Salah satu
pertobatan yang luar biasa di dalam Perjanjian Baru adalah kisah seorang
pemungut cukai yang bernama Lewi. Pemungut Cukai bertugas memungut pajak dari
masyarakat. Pajak yang dikumpulkan diserahkan kepada pemerintah yang berkuasa,
yaitu kekaisaran Romawi. Pemungut cukai adalah profesi yang tidak disukai oleh masyarakat
Yahudi. Pemungut cukai dianggap sebagai perampok, penjilat, dan pekerja bagi
penjajah. Orang Yahudi tidak anti membayar pajak, namun mereka anti membayar
pajak kepada penjajah yang kafir. Karenanya, pemungut cukai dianggap sebagai
orang berdosa. Mereka adalah penghianat karena bekerja untuk penjajah.
Disamping itu,
pemungut cukai juga tidak disukai karena urusan pajak sering berkaitan dengan
dua dosa yang merugikan. Pertama,
pemungut cukai mudah terjebak dalam korupsi dan penipuan uang (band. Zakheus
dalam Lukas 19.1-10). Kedua, proses
memungut pajak terkadang melibatkan kekerasan. Gambaran di atas nampaknya cukup
untuk menjelaskan mengapa pemungut cukai dibenci oleh masyarakat.
Pertobatan
Lewi sangat sederhana. Ketika Tuhan Yesus memanggilnya, ia berdiri – ia tidak
menunda. Lewi meninggalkan segala sesuatu – pertobatan selalu meninggalkan dosa
dan keterikatan dengan masa lalu. Terakhir, Lewi mengikut Yesus – tindakan ini
menyatakan bahwa pertobatan memberi arah hidup yang baru (ay. 27-28).
Setelah Lewi
bertobat, ia mengadakan perjamuan besar untuk Tuhan Yesus. Tindakan pertama
setelah pertobatan adalah mengucap syukur kepada Tuhan Yesus. Dan jangan lupa,
perjamuan ini adalah perjamuan besar. Mengucap syukur dengan tulus, tentunya disertai
dengan semangat untuk memberikan yang terbaik, bukan yang kurang berarti.
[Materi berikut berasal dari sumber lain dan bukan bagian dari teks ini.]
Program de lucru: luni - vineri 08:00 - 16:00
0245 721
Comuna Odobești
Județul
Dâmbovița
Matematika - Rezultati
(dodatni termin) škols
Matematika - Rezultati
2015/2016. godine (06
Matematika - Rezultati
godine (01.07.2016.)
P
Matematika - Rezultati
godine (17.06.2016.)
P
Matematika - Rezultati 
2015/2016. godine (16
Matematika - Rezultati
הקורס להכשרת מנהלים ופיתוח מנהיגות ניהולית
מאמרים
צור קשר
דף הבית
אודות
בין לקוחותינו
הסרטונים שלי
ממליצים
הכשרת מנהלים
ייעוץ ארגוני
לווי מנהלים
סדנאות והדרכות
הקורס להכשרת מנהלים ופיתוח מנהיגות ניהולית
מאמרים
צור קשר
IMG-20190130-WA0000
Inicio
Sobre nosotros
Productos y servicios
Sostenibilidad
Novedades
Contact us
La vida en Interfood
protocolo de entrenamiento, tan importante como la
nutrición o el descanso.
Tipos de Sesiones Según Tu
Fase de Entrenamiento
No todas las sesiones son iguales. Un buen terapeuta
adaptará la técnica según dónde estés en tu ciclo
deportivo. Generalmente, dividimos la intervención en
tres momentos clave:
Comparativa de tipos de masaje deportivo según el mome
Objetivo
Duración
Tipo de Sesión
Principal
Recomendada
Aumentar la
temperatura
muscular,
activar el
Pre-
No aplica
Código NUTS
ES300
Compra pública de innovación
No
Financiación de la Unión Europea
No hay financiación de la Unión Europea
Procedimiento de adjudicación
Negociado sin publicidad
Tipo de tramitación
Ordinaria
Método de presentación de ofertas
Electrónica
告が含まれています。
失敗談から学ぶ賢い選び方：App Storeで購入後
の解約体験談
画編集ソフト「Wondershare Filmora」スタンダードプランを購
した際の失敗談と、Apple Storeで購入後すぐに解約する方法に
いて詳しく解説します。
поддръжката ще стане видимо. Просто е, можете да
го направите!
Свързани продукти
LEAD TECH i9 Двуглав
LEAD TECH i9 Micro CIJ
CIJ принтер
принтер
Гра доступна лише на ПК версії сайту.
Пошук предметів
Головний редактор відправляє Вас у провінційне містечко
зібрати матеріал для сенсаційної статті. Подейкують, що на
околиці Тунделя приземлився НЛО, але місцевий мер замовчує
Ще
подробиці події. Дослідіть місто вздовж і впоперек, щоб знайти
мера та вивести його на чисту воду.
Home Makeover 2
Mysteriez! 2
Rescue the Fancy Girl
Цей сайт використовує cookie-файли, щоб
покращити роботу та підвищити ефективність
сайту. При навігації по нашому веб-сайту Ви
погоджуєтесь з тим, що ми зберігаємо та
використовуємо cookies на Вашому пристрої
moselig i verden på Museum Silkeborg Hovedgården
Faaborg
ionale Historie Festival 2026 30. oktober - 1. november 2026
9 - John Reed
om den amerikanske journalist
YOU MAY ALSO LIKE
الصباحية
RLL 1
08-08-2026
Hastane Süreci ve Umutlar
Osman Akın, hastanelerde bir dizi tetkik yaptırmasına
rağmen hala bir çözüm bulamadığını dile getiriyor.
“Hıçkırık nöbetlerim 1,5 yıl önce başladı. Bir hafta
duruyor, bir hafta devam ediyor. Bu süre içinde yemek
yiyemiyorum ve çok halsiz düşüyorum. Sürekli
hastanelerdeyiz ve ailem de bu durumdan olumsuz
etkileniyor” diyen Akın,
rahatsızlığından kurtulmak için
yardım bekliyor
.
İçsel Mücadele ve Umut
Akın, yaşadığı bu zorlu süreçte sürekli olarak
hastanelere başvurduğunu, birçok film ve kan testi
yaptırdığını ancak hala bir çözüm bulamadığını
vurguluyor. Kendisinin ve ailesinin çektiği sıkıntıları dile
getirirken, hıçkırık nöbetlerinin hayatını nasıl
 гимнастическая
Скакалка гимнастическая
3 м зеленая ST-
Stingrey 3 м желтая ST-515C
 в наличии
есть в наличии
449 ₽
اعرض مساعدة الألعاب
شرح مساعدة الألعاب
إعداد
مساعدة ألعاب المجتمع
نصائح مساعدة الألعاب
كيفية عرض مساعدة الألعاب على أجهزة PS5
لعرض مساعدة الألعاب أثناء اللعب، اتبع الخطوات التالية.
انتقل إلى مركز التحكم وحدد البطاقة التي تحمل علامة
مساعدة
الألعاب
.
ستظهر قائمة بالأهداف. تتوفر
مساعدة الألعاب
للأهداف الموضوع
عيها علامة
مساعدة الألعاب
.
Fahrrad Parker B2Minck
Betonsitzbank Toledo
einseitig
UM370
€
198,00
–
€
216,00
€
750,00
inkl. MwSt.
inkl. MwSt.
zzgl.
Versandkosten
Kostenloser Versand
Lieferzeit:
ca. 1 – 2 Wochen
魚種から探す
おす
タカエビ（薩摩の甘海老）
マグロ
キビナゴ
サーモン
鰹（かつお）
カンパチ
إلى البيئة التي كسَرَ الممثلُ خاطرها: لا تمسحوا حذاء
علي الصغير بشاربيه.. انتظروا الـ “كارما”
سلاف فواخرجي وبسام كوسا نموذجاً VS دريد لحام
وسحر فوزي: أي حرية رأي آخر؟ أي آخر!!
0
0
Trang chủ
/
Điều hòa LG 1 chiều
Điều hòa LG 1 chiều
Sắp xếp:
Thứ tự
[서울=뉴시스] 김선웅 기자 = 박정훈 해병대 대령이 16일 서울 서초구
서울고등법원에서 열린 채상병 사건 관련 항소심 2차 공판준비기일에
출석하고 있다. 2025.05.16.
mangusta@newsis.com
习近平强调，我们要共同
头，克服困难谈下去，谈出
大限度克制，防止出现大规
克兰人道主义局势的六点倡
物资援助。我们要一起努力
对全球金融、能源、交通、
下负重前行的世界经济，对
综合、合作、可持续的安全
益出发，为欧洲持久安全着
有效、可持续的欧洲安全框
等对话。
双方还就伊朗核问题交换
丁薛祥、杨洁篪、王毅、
Karena Lewi adalah pemungut cukai, maka teman-teman pergaulannya juga para
pemungut cukai. Singkatnya pesta pengucapan syukur itu dipenuhi oleh pendosa
yang jauh dari sucinya agama (ay. 29).
Orang Farisi
yang memang sejak awalnya tidak menyukai Tuhan Yesus menemukan satu alasan lagi
untuk menyalahkannya. Mereka berkata: ‘Lho rohaniwan kog bergaulnya sama
pendosa? – Pasti ia bukan rohaniwan sejati.’ Dari tuduhan itulah, Tuhan
mengatakan bahwa Ia datang untuk orang berdosa, bukan untuk orang benar; untuk
orang sakit, bukan orang sehat (ay. 30-32). Apakah Tuhan membenci orang benar?
Tidak. Tapi Tuhan Yesus melandasi perkataannya di atas 3 dasar: (1) Kritik
terhadap orang Farisi yang merasa benar secara ritual, tetapi bobrok secara
etika dan moral; (2) Kritik terhadap orang Farisi yang merasa benar sendiri dan
selalu memandang orang rendah orang lain yang tidak sebaik dirinya; (3) Tuhan
Yesus datang supaya orang-orang memperoleh keselamatan melalui pertobatan. Yang
merasa benar tentu tidak memerlukan Tuhan Yesus. Yang merasa sehat, tentu tidak
memerlukan dokter. Hanya yang berdosa akan mencari Tuhan Yesus, sumber
keselamatan itu.
Natal telah
tiba. Tuhan Yesus sudah datang. Sudahkan kita mengalami kedatangan-Nya dengan
bertobat dan memulai hidup yang baru? Semua proses pertobatan dimulai dari
pengakuan yang jujur akan kejahatan dan dosa-dosa kita.